Can you put each line of the rows below into a Markdown table with the columns No. and Text, numbering the lines in order and leaving out any blank ones?

____

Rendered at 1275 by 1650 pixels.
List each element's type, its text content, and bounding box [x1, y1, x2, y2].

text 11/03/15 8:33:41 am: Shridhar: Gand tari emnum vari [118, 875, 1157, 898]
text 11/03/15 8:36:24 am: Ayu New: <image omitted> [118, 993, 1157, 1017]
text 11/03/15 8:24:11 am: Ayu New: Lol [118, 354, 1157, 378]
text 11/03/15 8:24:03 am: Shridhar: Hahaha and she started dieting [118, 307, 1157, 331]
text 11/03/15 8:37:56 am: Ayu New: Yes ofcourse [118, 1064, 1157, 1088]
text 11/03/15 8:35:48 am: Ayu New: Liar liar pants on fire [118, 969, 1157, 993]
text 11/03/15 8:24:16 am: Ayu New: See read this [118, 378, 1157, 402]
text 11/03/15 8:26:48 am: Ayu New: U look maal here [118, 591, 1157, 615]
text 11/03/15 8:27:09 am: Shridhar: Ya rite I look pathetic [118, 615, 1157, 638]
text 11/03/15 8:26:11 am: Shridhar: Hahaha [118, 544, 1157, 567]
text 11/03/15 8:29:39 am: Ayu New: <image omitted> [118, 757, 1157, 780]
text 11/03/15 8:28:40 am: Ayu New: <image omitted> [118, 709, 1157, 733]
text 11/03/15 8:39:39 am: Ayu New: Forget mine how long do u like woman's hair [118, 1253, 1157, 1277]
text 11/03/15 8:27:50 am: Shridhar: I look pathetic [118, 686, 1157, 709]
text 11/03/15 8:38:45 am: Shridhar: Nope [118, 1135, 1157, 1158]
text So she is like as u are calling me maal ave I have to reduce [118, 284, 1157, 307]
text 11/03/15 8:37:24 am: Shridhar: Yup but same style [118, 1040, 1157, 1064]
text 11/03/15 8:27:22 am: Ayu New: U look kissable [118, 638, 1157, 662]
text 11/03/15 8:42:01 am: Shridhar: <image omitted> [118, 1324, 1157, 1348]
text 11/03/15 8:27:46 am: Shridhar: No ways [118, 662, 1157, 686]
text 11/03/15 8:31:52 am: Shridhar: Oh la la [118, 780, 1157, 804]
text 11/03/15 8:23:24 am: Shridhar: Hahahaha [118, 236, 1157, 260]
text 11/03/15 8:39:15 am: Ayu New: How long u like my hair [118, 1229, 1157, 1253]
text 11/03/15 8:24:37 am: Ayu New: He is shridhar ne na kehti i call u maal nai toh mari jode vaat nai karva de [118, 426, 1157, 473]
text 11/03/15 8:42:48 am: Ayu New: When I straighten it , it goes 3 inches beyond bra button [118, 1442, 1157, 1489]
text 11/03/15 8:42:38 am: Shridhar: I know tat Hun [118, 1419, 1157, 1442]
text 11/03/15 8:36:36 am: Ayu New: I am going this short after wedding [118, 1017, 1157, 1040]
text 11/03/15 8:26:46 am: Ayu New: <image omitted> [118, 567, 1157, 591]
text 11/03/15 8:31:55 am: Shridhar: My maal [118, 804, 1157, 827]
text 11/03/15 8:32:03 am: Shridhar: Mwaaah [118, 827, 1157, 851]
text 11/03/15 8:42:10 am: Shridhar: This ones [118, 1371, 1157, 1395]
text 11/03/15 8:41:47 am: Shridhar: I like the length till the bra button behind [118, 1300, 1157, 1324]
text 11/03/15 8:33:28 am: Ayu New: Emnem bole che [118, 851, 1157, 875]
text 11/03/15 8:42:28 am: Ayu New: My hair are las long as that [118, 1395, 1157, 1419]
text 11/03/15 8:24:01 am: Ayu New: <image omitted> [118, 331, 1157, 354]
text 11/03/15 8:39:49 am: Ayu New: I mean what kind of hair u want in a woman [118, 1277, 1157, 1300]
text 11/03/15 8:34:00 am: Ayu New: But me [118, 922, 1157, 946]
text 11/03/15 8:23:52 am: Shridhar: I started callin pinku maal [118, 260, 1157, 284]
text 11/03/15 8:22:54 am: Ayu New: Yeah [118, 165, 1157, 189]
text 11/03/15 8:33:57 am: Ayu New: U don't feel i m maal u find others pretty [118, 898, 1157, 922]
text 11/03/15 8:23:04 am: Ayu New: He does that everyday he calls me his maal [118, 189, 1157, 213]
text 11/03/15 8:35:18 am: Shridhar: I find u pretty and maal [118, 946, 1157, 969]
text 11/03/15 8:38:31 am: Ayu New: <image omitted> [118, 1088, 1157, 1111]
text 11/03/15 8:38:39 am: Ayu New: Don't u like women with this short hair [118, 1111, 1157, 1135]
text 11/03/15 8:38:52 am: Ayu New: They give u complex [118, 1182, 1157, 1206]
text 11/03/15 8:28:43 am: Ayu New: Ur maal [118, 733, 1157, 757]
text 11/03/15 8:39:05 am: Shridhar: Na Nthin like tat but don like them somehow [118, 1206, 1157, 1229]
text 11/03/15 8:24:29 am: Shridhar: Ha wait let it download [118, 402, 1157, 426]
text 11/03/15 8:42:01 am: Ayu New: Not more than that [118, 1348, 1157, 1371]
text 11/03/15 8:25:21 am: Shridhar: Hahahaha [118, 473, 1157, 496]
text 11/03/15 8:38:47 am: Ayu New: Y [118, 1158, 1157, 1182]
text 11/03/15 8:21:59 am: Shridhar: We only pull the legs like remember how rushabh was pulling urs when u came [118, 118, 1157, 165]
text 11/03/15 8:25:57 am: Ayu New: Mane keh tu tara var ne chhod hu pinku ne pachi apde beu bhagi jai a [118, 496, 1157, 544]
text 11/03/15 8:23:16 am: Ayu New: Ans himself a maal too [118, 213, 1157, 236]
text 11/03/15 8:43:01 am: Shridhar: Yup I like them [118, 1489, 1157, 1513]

____

__Expected answer__:
| No. | Text |
|---|---|
| 1 | Rendered at 1275 by 1650 pixels. |
| 2 | List each element's type, its text content, and bounding box [x1, y1, x2, y2]. |
| 3 | text 11/03/15 8:33:41 am: Shridhar: Gand tari emnum vari [118, 875, 1157, 898] |
| 4 | text 11/03/15 8:36:24 am: Ayu New: <image omitted> [118, 993, 1157, 1017] |
| 5 | text 11/03/15 8:24:11 am: Ayu New: Lol [118, 354, 1157, 378] |
| 6 | text 11/03/15 8:24:03 am: Shridhar: Hahaha and she started dieting [118, 307, 1157, 331] |
| 7 | text 11/03/15 8:37:56 am: Ayu New: Yes ofcourse [118, 1064, 1157, 1088] |
| 8 | text 11/03/15 8:35:48 am: Ayu New: Liar liar pants on fire [118, 969, 1157, 993] |
| 9 | text 11/03/15 8:24:16 am: Ayu New: See read this [118, 378, 1157, 402] |
| 10 | text 11/03/15 8:26:48 am: Ayu New: U look maal here [118, 591, 1157, 615] |
| 11 | text 11/03/15 8:27:09 am: Shridhar: Ya rite I look pathetic [118, 615, 1157, 638] |
| 12 | text 11/03/15 8:26:11 am: Shridhar: Hahaha [118, 544, 1157, 567] |
| 13 | text 11/03/15 8:29:39 am: Ayu New: <image omitted> [118, 757, 1157, 780] |
| 14 | text 11/03/15 8:28:40 am: Ayu New: <image omitted> [118, 709, 1157, 733] |
| 15 | text 11/03/15 8:39:39 am: Ayu New: Forget mine how long do u like woman's hair [118, 1253, 1157, 1277] |
| 16 | text 11/03/15 8:27:50 am: Shridhar: I look pathetic [118, 686, 1157, 709] |
| 17 | text 11/03/15 8:38:45 am: Shridhar: Nope [118, 1135, 1157, 1158] |
| 18 | text So she is like as u are calling me maal ave I have to reduce [118, 284, 1157, 307] |
| 19 | text 11/03/15 8:37:24 am: Shridhar: Yup but same style [118, 1040, 1157, 1064] |
| 20 | text 11/03/15 8:27:22 am: Ayu New: U look kissable [118, 638, 1157, 662] |
| 21 | text 11/03/15 8:42:01 am: Shridhar: <image omitted> [118, 1324, 1157, 1348] |
| 22 | text 11/03/15 8:27:46 am: Shridhar: No ways [118, 662, 1157, 686] |
| 23 | text 11/03/15 8:31:52 am: Shridhar: Oh la la [118, 780, 1157, 804] |
| 24 | text 11/03/15 8:23:24 am: Shridhar: Hahahaha [118, 236, 1157, 260] |
| 25 | text 11/03/15 8:39:15 am: Ayu New: How long u like my hair [118, 1229, 1157, 1253] |
| 26 | text 11/03/15 8:24:37 am: Ayu New: He is shridhar ne na kehti i call u maal nai toh mari jode vaat nai karva de [118, 426, 1157, 473] |
| 27 | text 11/03/15 8:42:48 am: Ayu New: When I straighten it , it goes 3 inches beyond bra button [118, 1442, 1157, 1489] |
| 28 | text 11/03/15 8:42:38 am: Shridhar: I know tat Hun [118, 1419, 1157, 1442] |
| 29 | text 11/03/15 8:36:36 am: Ayu New: I am going this short after wedding [118, 1017, 1157, 1040] |
| 30 | text 11/03/15 8:26:46 am: Ayu New: <image omitted> [118, 567, 1157, 591] |
| 31 | text 11/03/15 8:31:55 am: Shridhar: My maal [118, 804, 1157, 827] |
| 32 | text 11/03/15 8:32:03 am: Shridhar: Mwaaah [118, 827, 1157, 851] |
| 33 | text 11/03/15 8:42:10 am: Shridhar: This ones [118, 1371, 1157, 1395] |
| 34 | text 11/03/15 8:41:47 am: Shridhar: I like the length till the bra button behind [118, 1300, 1157, 1324] |
| 35 | text 11/03/15 8:33:28 am: Ayu New: Emnem bole che [118, 851, 1157, 875] |
| 36 | text 11/03/15 8:42:28 am: Ayu New: My hair are las long as that [118, 1395, 1157, 1419] |
| 37 | text 11/03/15 8:24:01 am: Ayu New: <image omitted> [118, 331, 1157, 354] |
| 38 | text 11/03/15 8:39:49 am: Ayu New: I mean what kind of hair u want in a woman [118, 1277, 1157, 1300] |
| 39 | text 11/03/15 8:34:00 am: Ayu New: But me [118, 922, 1157, 946] |
| 40 | text 11/03/15 8:23:52 am: Shridhar: I started callin pinku maal [118, 260, 1157, 284] |
| 41 | text 11/03/15 8:22:54 am: Ayu New: Yeah [118, 165, 1157, 189] |
| 42 | text 11/03/15 8:33:57 am: Ayu New: U don't feel i m maal u find others pretty [118, 898, 1157, 922] |
| 43 | text 11/03/15 8:23:04 am: Ayu New: He does that everyday he calls me his maal [118, 189, 1157, 213] |
| 44 | text 11/03/15 8:35:18 am: Shridhar: I find u pretty and maal [118, 946, 1157, 969] |
| 45 | text 11/03/15 8:38:31 am: Ayu New: <image omitted> [118, 1088, 1157, 1111] |
| 46 | text 11/03/15 8:38:39 am: Ayu New: Don't u like women with this short hair [118, 1111, 1157, 1135] |
| 47 | text 11/03/15 8:38:52 am: Ayu New: They give u complex [118, 1182, 1157, 1206] |
| 48 | text 11/03/15 8:28:43 am: Ayu New: Ur maal [118, 733, 1157, 757] |
| 49 | text 11/03/15 8:39:05 am: Shridhar: Na Nthin like tat but don like them somehow [118, 1206, 1157, 1229] |
| 50 | text 11/03/15 8:24:29 am: Shridhar: Ha wait let it download [118, 402, 1157, 426] |
| 51 | text 11/03/15 8:42:01 am: Ayu New: Not more than that [118, 1348, 1157, 1371] |
| 52 | text 11/03/15 8:25:21 am: Shridhar: Hahahaha [118, 473, 1157, 496] |
| 53 | text 11/03/15 8:38:47 am: Ayu New: Y [118, 1158, 1157, 1182] |
| 54 | text 11/03/15 8:21:59 am: Shridhar: We only pull the legs like remember how rushabh was pulling urs when u came [118, 118, 1157, 165] |
| 55 | text 11/03/15 8:25:57 am: Ayu New: Mane keh tu tara var ne chhod hu pinku ne pachi apde beu bhagi jai a [118, 496, 1157, 544] |
| 56 | text 11/03/15 8:23:16 am: Ayu New: Ans himself a maal too [118, 213, 1157, 236] |
| 57 | text 11/03/15 8:43:01 am: Shridhar: Yup I like them [118, 1489, 1157, 1513] |